CLS includes idiopathic systemic CLS and secondary CLS, characterized by leakage of fluid and macromolecules into tissues. There are other causes of secondary CLS such as COVID-19 infection [7,8,9,10]. Post-CAR-T CLS is a complication characterized by severe hypotension, hypoalbuminemia, and hemoconcentration flare-ups, with severe disruption of the vascular endothelium during CLS episodes, resulting in plasma and protein leakage into the interstitial space.
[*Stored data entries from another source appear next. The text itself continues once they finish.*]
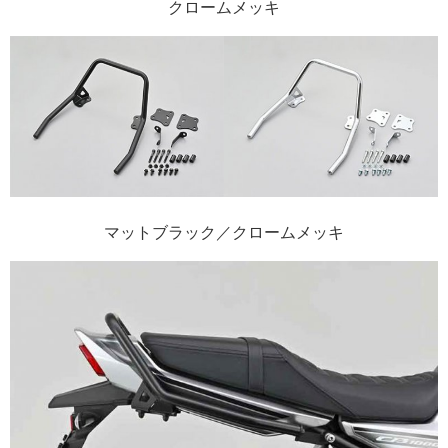
クロームメッキ
マットブラック／クロームメッキ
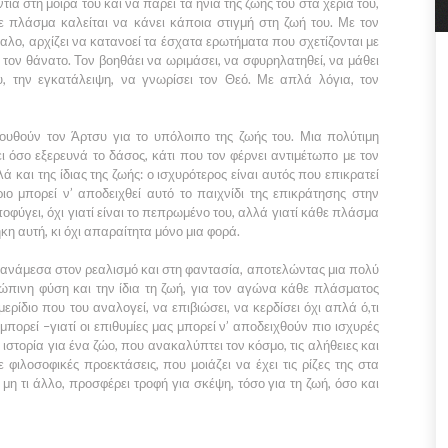
ια στη μοίρα του και να πάρει τα ηνία της ζωής του στα χέρια του,
ε πλάσμα καλείται να κάνει κάποια στιγμή στη ζωή του. Με τον
λο, αρχίζει να κατανοεί τα έσχατα ερωτήματα που σχετίζονται με
 τον θάνατο. Τον βοηθάει να ωριμάσει, να σφυρηλατηθεί, να μάθει
ου, την εγκατάλειψη, να γνωρίσει τον Θεό. Με απλά λόγια, τον
ουθούν τον Άρτσυ για το υπόλοιπο της ζωής του. Μια πολύτιμη
όσο εξερευνά το δάσος, κάτι που τον φέρνει αντιμέτωπο με τον
 και της ίδιας της ζωής: ο ισχυρότερος είναι αυτός που επικρατεί
ιο μπορεί ν’ αποδειχθεί αυτό το παιχνίδι της επικράτησης στην
οφύγει, όχι γιατί είναι το πεπρωμένο του, αλλά γιατί κάθε πλάσμα
ήκη αυτή, κι όχι απαραίτητα μόνο μια φορά.
ανάμεσα στον ρεαλισμό και στη φαντασία, αποτελώντας μια πολύ
ρώπινη φύση και την ίδια τη ζωή, για τον αγώνα κάθε πλάσματος
μερίδιο που του αναλογεί, να επιβιώσει, να κερδίσει όχι απλά ό,τι
μπορεί –γιατί οι επιθυμίες μας μπορεί ν’ αποδειχθούν πιο ισχυρές
στορία για ένα ζώο, που ανακαλύπτει τον κόσμο, τις αλήθειες και
 φιλοσοφικές προεκτάσεις, που μοιάζει να έχει τις ρίζες της στα
η τι άλλο, προσφέρει τροφή για σκέψη, τόσο για τη ζωή, όσο και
The goal of current therapy is to control CRS, reduce inflammatory mediator activation, prevent further capillary leakage, restore blood volume, improve circulatory function, maintain oxygen supply.
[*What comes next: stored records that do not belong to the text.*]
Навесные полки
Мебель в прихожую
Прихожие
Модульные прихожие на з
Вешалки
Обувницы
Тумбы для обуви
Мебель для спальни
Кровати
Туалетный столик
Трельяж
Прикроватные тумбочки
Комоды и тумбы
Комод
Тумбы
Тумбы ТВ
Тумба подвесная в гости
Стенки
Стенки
The IL-6 receptor antagonist tocilizumab is an important drug for the control of CRS in CAR-T therapy and has not been found to impair the efficacy of CAR-T therapy, so it is possible to control CRS by it and effectively suppress secondary CLS. Steroids can inhibit the inflammatory reaction by inhibiting arachidonic acid metabolism and reducing lysosomal enzyme production, controlling the severity of CRS and improving capillary permeability [11]. At the same time, the application of steroids in CAR-T therapy is controversial [12, 13], therefore further research is needed to find a balance of steroids use that controls CLS while preserving CAR-T killing effects. Previous studies have shown that IVIG is an effective treatment for systematic CLS [14]. Some reports of secondary CLS suggest that the earlier the IVIG is used the better the treatment may be [15, 16]. However, further studies are needed.